● **Given records**:

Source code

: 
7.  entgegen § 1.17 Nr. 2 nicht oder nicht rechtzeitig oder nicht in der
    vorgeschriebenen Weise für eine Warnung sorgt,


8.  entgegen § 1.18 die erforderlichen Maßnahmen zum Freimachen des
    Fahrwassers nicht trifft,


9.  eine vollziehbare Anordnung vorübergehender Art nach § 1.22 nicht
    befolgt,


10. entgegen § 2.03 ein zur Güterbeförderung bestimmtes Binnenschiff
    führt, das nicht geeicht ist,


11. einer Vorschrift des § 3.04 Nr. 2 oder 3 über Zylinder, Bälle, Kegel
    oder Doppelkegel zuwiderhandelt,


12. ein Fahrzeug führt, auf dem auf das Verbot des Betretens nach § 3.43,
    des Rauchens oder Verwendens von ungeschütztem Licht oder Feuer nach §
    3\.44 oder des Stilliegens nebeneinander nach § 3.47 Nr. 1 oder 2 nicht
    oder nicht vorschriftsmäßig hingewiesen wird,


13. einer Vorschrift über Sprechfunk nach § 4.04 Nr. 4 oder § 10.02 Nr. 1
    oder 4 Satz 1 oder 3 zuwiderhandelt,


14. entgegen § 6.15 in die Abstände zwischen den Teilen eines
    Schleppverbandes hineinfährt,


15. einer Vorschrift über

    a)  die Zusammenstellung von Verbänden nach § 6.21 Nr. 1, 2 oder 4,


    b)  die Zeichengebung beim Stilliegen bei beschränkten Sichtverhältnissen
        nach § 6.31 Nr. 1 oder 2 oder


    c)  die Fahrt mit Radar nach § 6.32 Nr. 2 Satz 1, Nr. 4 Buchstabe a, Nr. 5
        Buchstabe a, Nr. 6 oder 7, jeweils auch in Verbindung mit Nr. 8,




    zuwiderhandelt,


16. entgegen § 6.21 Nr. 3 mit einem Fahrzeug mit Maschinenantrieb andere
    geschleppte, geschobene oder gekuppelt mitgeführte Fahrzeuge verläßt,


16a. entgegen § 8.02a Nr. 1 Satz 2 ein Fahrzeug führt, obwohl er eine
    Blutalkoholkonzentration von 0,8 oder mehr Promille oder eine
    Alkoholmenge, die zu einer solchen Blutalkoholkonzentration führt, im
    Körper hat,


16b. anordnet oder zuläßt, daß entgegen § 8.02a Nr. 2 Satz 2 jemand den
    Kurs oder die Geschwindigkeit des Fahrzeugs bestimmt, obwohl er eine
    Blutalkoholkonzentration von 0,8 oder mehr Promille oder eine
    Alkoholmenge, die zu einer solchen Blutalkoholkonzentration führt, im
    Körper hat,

● **Task requirements**: Above are some records; copy each line there that contains "zuwiderhandelt".

● **Response**:
    oder Doppelkegel zuwiderhandelt,
    oder 4 Satz 1 oder 3 zuwiderhandelt,
    zuwiderhandelt,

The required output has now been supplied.